## [The task]
Could you copy every record exactly, leaving the pictures behind?

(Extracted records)
◇ ◇ ◇ ◇ ◇

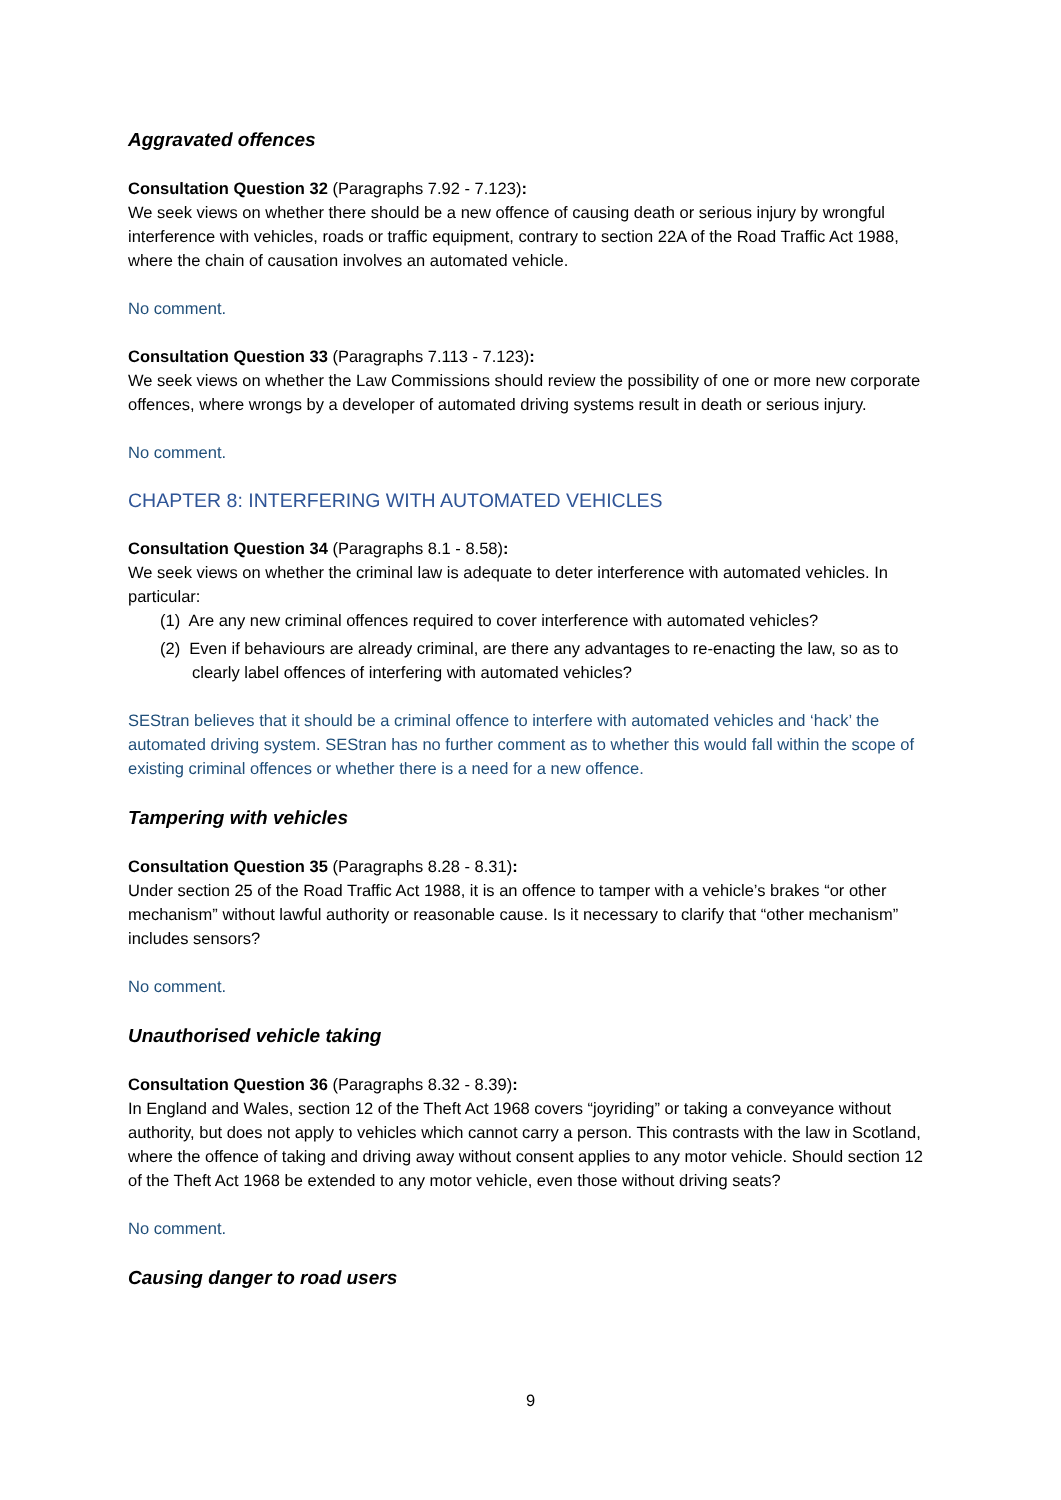Aggravated offences
Consultation Question 32 (Paragraphs 7.92 - 7.123):
We seek views on whether there should be a new offence of causing death or serious injury by wrongful interference with vehicles, roads or traffic equipment, contrary to section 22A of the Road Traffic Act 1988, where the chain of causation involves an automated vehicle.
No comment.
Consultation Question 33 (Paragraphs 7.113 - 7.123):
We seek views on whether the Law Commissions should review the possibility of one or more new corporate offences, where wrongs by a developer of automated driving systems result in death or serious injury.
No comment.
CHAPTER 8: INTERFERING WITH AUTOMATED VEHICLES
Consultation Question 34 (Paragraphs 8.1 - 8.58):
We seek views on whether the criminal law is adequate to deter interference with automated vehicles. In particular:
(1) Are any new criminal offences required to cover interference with automated vehicles?
(2) Even if behaviours are already criminal, are there any advantages to re-enacting the law, so as to clearly label offences of interfering with automated vehicles?
SEStran believes that it should be a criminal offence to interfere with automated vehicles and ‘hack’ the automated driving system. SEStran has no further comment as to whether this would fall within the scope of existing criminal offences or whether there is a need for a new offence.
Tampering with vehicles
Consultation Question 35 (Paragraphs 8.28 - 8.31):
Under section 25 of the Road Traffic Act 1988, it is an offence to tamper with a vehicle’s brakes “or other mechanism” without lawful authority or reasonable cause. Is it necessary to clarify that “other mechanism” includes sensors?
No comment.
Unauthorised vehicle taking
Consultation Question 36 (Paragraphs 8.32 - 8.39):
In England and Wales, section 12 of the Theft Act 1968 covers “joyriding” or taking a conveyance without authority, but does not apply to vehicles which cannot carry a person. This contrasts with the law in Scotland, where the offence of taking and driving away without consent applies to any motor vehicle. Should section 12 of the Theft Act 1968 be extended to any motor vehicle, even those without driving seats?
No comment.
Causing danger to road users
9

◇ ◇ ◇ ◇ ◇

## [Written solution]
Aggravated offences
Consultation Question 32 (Paragraphs 7.92 - 7.123):
We seek views on whether there should be a new offence of causing death or serious injury by wrongful interference with vehicles, roads or traffic equipment, contrary to section 22A of the Road Traffic Act 1988, where the chain of causation involves an automated vehicle.
No comment.
Consultation Question 33 (Paragraphs 7.113 - 7.123):
We seek views on whether the Law Commissions should review the possibility of one or more new corporate offences, where wrongs by a developer of automated driving systems result in death or serious injury.
No comment.
CHAPTER 8: INTERFERING WITH AUTOMATED VEHICLES
Consultation Question 34 (Paragraphs 8.1 - 8.58):
We seek views on whether the criminal law is adequate to deter interference with automated vehicles. In particular:
(1) Are any new criminal offences required to cover interference with automated vehicles?
(2) Even if behaviours are already criminal, are there any advantages to re-enacting the law, so as to clearly label offences of interfering with automated vehicles?
SEStran believes that it should be a criminal offence to interfere with automated vehicles and ‘hack’ the automated driving system. SEStran has no further comment as to whether this would fall within the scope of existing criminal offences or whether there is a need for a new offence.
Tampering with vehicles
Consultation Question 35 (Paragraphs 8.28 - 8.31):
Under section 25 of the Road Traffic Act 1988, it is an offence to tamper with a vehicle’s brakes “or other mechanism” without lawful authority or reasonable cause. Is it necessary to clarify that “other mechanism” includes sensors?
No comment.
Unauthorised vehicle taking
Consultation Question 36 (Paragraphs 8.32 - 8.39):
In England and Wales, section 12 of the Theft Act 1968 covers “joyriding” or taking a conveyance without authority, but does not apply to vehicles which cannot carry a person. This contrasts with the law in Scotland, where the offence of taking and driving away without consent applies to any motor vehicle. Should section 12 of the Theft Act 1968 be extended to any motor vehicle, even those without driving seats?
No comment.
Causing danger to road users
9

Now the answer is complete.